(Vous venez d’arriver ? Ce journal se lit comme un feuilleton. Pour bien suivre l’histoire, je vous recommande de commencer par la lettre N°1 en cliquant sur le lien suivant 👉https://tinyurl.com/macreature).
Tunis, 4 juillet 2022
Mon petit fantôme,
Tu ne sais pas ce que j’ai trouvé en cherchant sur internet.
Je voulais savoir s’il y avait un lien, même minime, entre Mary et Naples. Alors j’ai fouillé. J’ai tapé tous les mots-clés possibles.

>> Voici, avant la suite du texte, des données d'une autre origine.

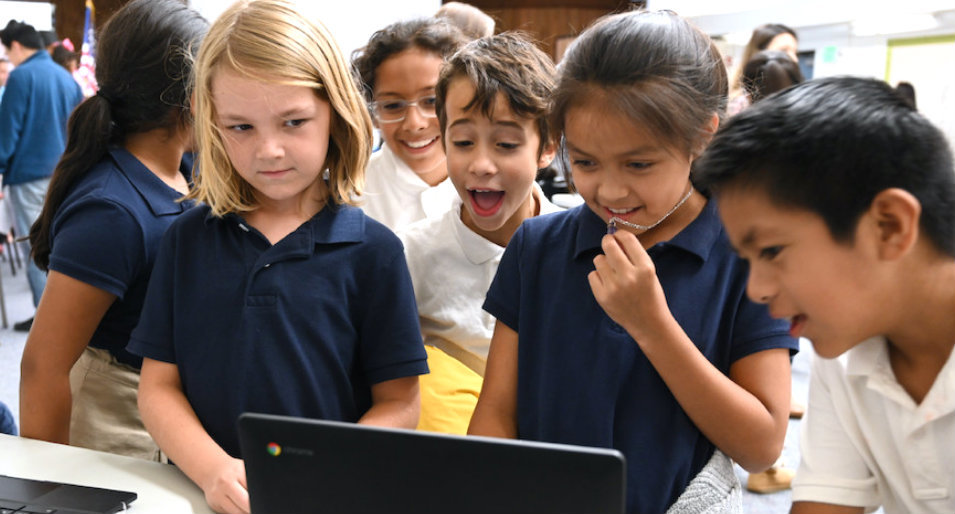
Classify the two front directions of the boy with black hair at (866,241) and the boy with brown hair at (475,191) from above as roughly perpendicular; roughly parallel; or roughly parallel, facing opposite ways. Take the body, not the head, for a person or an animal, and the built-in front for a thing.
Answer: roughly perpendicular

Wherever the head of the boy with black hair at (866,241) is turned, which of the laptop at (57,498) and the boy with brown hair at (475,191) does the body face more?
the laptop

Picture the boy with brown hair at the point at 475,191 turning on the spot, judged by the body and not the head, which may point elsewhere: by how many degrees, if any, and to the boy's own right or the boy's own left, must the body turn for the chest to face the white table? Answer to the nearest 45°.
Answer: approximately 45° to the boy's own right

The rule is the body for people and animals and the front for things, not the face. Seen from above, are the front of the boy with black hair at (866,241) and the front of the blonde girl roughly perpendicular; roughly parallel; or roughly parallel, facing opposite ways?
roughly perpendicular

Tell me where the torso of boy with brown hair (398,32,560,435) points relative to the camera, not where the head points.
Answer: toward the camera

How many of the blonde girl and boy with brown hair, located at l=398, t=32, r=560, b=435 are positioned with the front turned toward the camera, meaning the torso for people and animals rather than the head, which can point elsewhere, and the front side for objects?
2

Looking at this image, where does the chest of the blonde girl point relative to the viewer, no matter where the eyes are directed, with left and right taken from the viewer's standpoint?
facing the viewer

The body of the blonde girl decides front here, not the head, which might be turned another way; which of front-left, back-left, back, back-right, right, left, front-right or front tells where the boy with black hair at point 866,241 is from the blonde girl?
front-left

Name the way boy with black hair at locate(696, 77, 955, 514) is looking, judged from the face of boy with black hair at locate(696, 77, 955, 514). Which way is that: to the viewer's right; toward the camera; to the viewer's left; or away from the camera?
to the viewer's left

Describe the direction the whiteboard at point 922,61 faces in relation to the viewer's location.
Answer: facing the viewer and to the left of the viewer

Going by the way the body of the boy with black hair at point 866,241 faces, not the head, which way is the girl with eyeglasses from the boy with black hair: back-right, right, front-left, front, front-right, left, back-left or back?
right
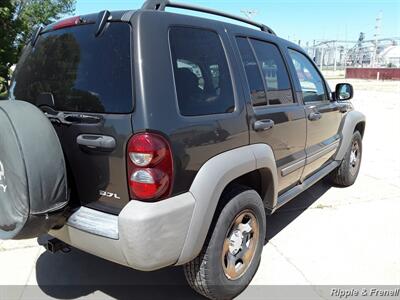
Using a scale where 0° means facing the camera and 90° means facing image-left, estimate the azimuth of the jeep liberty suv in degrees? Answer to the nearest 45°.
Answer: approximately 225°
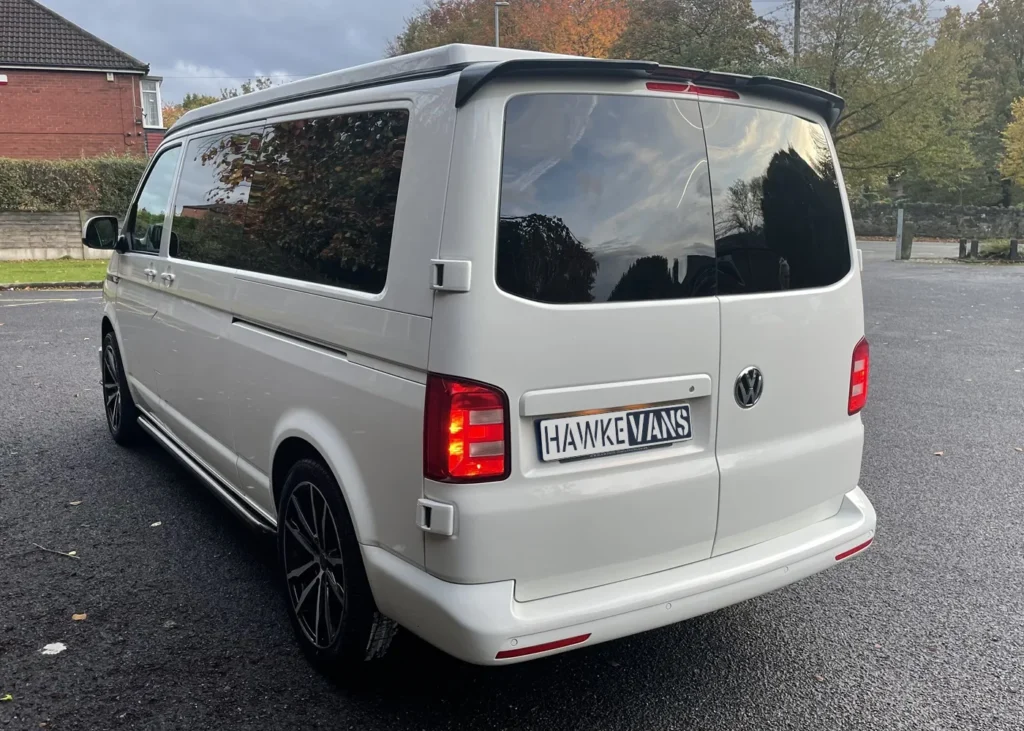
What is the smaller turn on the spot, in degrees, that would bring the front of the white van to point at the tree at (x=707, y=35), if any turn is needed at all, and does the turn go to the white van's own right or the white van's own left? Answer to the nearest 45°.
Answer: approximately 45° to the white van's own right

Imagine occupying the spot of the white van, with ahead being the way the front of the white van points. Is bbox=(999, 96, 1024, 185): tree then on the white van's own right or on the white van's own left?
on the white van's own right

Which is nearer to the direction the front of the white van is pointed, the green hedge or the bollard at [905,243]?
the green hedge

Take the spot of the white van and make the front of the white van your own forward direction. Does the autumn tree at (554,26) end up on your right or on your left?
on your right

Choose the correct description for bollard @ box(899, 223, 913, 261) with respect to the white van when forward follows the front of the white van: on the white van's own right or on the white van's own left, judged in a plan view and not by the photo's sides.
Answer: on the white van's own right

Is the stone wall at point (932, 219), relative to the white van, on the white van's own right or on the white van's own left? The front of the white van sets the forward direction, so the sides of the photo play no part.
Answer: on the white van's own right

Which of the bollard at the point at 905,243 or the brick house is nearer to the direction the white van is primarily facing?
the brick house

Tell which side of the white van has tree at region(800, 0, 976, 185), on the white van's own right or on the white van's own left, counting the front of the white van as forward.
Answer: on the white van's own right

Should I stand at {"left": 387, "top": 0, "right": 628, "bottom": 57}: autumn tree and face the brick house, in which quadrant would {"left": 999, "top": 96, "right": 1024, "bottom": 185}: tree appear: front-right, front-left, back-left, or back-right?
back-left

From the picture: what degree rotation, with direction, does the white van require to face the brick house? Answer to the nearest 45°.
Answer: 0° — it already faces it

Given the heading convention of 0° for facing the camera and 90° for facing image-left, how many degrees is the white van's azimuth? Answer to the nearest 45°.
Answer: approximately 135°
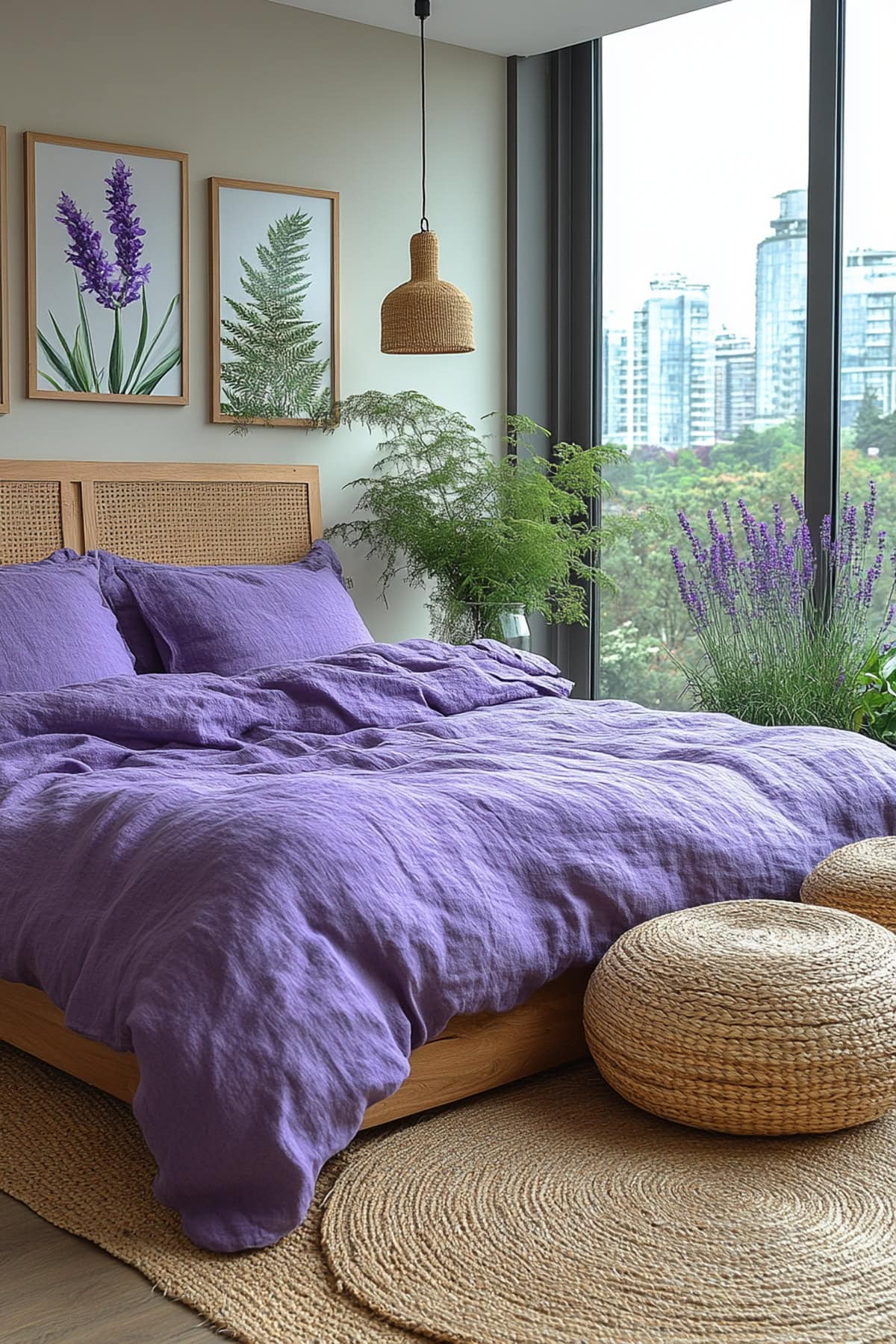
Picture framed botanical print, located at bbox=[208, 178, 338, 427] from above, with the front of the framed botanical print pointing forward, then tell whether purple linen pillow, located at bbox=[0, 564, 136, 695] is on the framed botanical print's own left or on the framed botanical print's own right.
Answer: on the framed botanical print's own right

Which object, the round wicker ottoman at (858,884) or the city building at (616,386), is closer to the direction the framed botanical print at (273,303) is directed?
the round wicker ottoman

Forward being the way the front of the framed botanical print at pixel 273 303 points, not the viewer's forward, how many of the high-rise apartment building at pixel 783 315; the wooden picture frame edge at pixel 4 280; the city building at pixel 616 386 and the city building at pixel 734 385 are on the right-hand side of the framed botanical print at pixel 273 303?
1

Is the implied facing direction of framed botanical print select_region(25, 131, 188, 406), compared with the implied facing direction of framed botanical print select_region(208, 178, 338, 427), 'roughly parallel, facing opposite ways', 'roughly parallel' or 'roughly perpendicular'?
roughly parallel

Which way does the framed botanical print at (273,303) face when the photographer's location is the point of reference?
facing the viewer and to the right of the viewer

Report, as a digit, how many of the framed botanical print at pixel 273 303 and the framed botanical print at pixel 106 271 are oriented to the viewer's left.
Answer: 0

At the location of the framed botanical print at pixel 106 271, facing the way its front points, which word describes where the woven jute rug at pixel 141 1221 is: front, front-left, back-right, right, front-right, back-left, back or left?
front-right
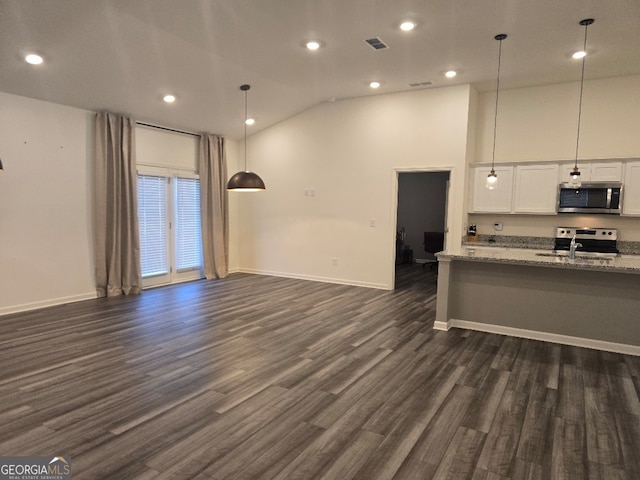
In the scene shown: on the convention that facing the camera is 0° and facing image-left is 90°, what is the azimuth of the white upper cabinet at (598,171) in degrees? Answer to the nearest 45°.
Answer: approximately 0°

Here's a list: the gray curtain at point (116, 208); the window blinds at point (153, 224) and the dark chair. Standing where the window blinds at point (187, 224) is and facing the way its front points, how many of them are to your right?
2

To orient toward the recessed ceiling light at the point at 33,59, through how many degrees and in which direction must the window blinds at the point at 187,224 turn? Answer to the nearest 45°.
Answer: approximately 90° to its right

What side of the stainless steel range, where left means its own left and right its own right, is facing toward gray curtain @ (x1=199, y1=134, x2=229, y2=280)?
right
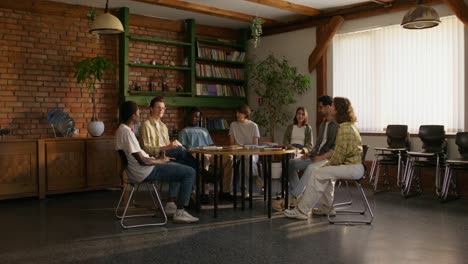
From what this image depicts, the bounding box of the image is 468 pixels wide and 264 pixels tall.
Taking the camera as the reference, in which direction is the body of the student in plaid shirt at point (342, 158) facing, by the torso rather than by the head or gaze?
to the viewer's left

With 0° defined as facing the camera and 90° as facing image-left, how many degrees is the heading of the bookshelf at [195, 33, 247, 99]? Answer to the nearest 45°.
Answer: approximately 315°

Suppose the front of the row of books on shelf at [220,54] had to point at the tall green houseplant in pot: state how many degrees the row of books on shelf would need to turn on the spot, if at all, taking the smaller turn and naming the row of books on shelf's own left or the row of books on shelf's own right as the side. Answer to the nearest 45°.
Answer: approximately 90° to the row of books on shelf's own left

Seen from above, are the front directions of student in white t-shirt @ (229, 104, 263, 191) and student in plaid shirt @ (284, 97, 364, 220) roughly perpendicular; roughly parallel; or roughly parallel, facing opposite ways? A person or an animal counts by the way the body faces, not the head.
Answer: roughly perpendicular

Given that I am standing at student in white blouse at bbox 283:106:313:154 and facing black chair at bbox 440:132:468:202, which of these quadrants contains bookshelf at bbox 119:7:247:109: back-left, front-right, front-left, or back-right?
back-left

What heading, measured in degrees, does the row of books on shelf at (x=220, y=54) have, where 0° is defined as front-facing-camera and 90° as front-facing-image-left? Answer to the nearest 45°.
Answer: approximately 0°

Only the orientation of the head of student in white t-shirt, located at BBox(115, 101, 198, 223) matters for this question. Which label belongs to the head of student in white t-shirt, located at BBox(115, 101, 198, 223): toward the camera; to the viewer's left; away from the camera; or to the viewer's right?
to the viewer's right

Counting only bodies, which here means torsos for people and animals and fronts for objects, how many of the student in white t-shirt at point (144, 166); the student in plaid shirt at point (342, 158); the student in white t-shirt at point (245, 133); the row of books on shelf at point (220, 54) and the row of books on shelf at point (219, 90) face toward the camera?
3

Je cherchais des indices. Je me suis mis à traquer tout ce qui pouvait relier la fiction au réel. Parce que je sais que Mary s'est inspirée de ses voyages pour nourrir ses histoires. Elle piochait dans ce qu’elle vivait. Ce qu’elle voyait. Ce qu’elle ressentait. Rien n’était jamais anodin.
Le premier meurtre du monstre, par exemple, a lieu à Plainpalais, à Genève. Un quartier qu’elle connaissait très bien. Elle y avait vécu. Tout comme Chamonix, où elle place la grande confrontation entre Victor et sa créature. Mary, Percy et Claire y ont voyagé fin juillet 1816. Ils ont traversé la vallée ensemble, juste après leur séjour à la Villa Diodati. Elle a vu ces paysages. Elle a marché dans cette neige d’été, entourée de pics. Elle savait exactement où placer la scène.
C’est là que j’ai découvert que Mary, après la publication du roman, avait voyagé en Italie. Venise, Rome, et… Naples. Elle y a séjourné plusieurs mois.
Est-ce que le changement de lieu de naissance de Victor, ce déplacement discret dans le texte entre Genève et Naples, est un clin d’œil à ce qu’elle a vu là-bas — et qu’elle n’a jamais pu raconter autrement ? Un glissement presque imperceptible, mais révélateur. Un souvenir transposé.
Peut-être est-ce lié à son amour nouveau pour l’Italie. Dans la version de 1831, il y a cet autre détail. Victor et Elizabeth ne partent plus à Cologny, sur les rives du lac de Genève, pour leur lune de miel. Ils vont au lac de Côme. Plus au sud. Plus proche de cette Italie qu’elle venait de traverser. Un autre décor. Un autre imaginaire. Plus chaud. Plus vivant.
L’Italie s’est glissée dans l’histoire. Comme un fantôme de voyage. Comme un souvenir qu’on réécrit, sans le nommer.